Under the Serbian constitution, the prime minister is more powerful than the president, but the head of state can hold up legislation.

Twice elected president since 2004, Mr Tadic, 54, was part of the reformist bloc that ousted strongman Slobodan Milosevic in 2000 after a decade of war and isolation during the collapse of Yugoslavia.

Under Mr Tadic, Serbia in March became an official candidate for EU membership, but there is deep frustration among Serbs over the grinding transition from socialism to capitalism, amid an economic slowdown that has driven unemployment up to 24 per cent.

Mr Nikolic, 60, was an ultra-nationalist ally of Milosevic when Serbia was bombed by Nato in 1999. But, since twice losing to Mr Tadic, he has tried to rebrand himself as a pro- European conservative.
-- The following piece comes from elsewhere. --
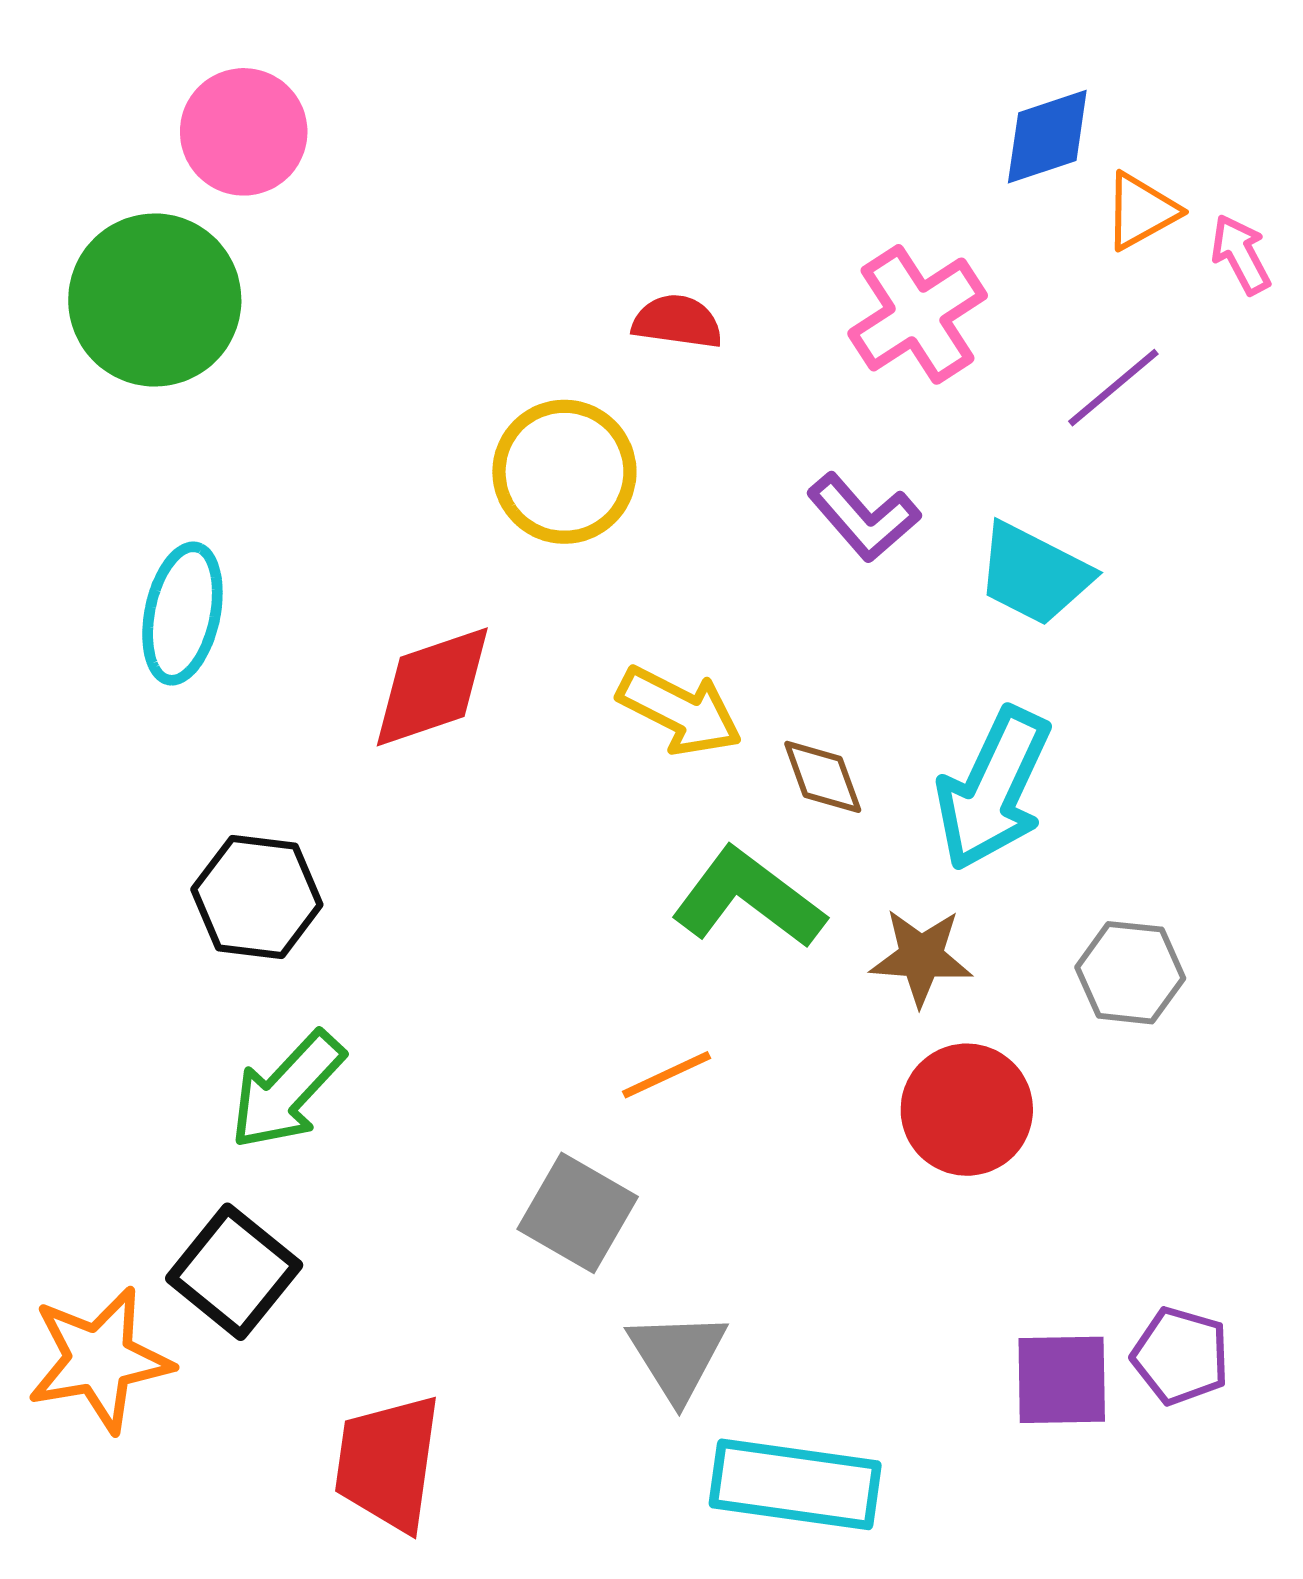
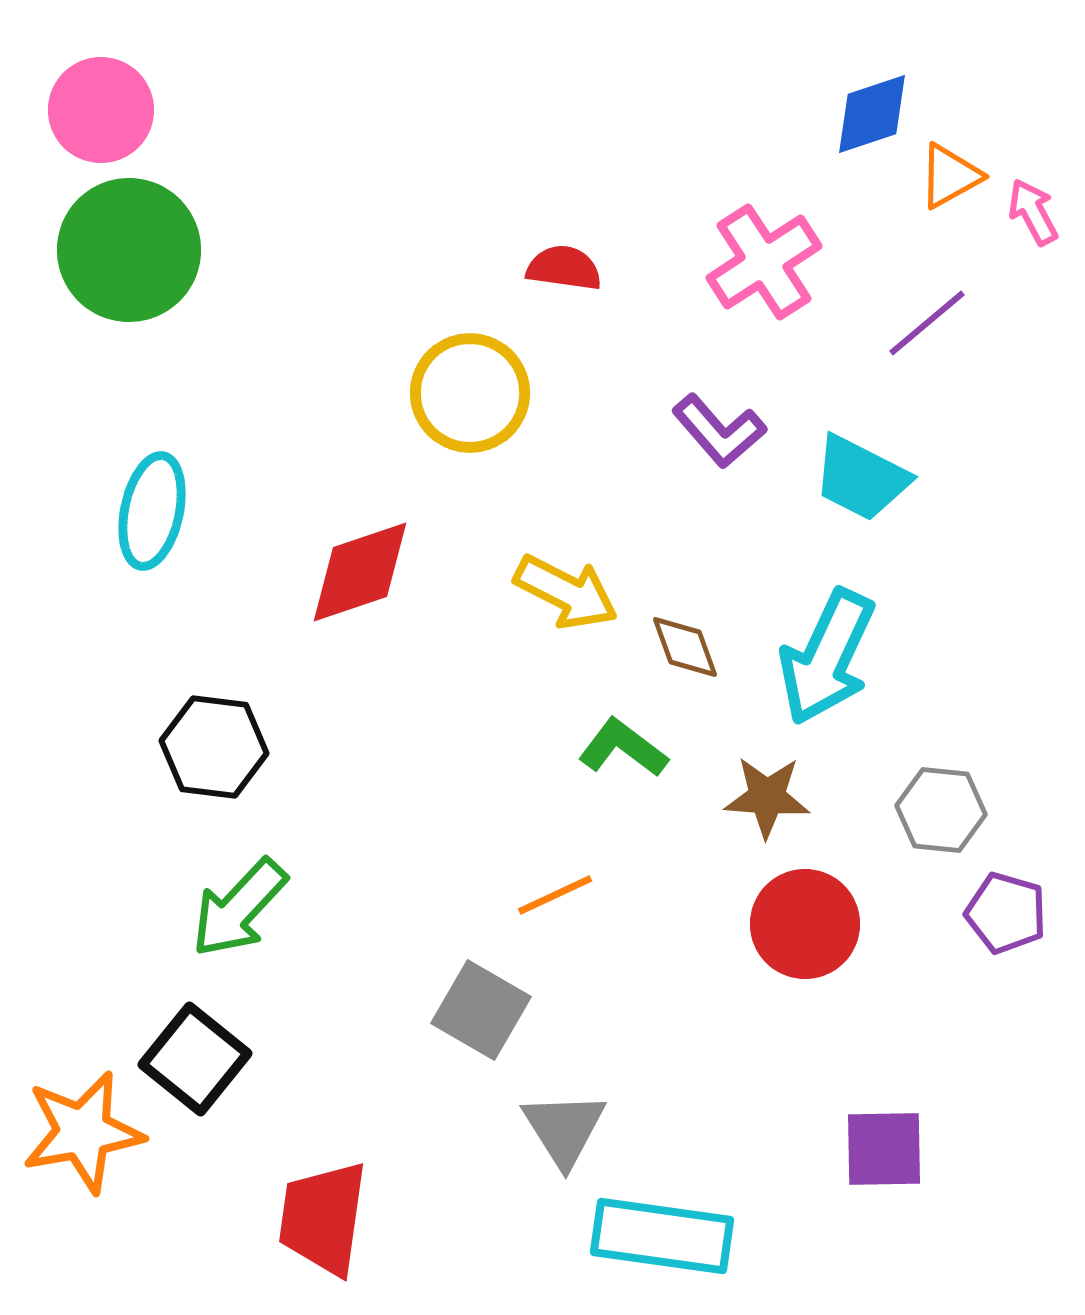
pink circle: (244, 132) -> (101, 110), moved
green L-shape: (748, 898) -> (623, 748), size x0.7
purple pentagon: (1181, 1356) -> (1006, 913), moved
“I don’t trust either candidate but I had to make a choice and I voted for Nikolic because he seems less fake than Tadic,” said bus driver Marko Jovanovic.

A dour former cemetery manager, Mr Nikolic has accused the Democrats of stealing the first-round presidential vote and a parliamentary election on 6 May, and threatened to call supporters into the streets.

Election authorities and foreign monitors found no evidence of the 500,000 votes Mr Nikolic said were forged, but the row has raised the prospect of a disputed result at a time when Serbia needs stability in order to clinch EU accession talks.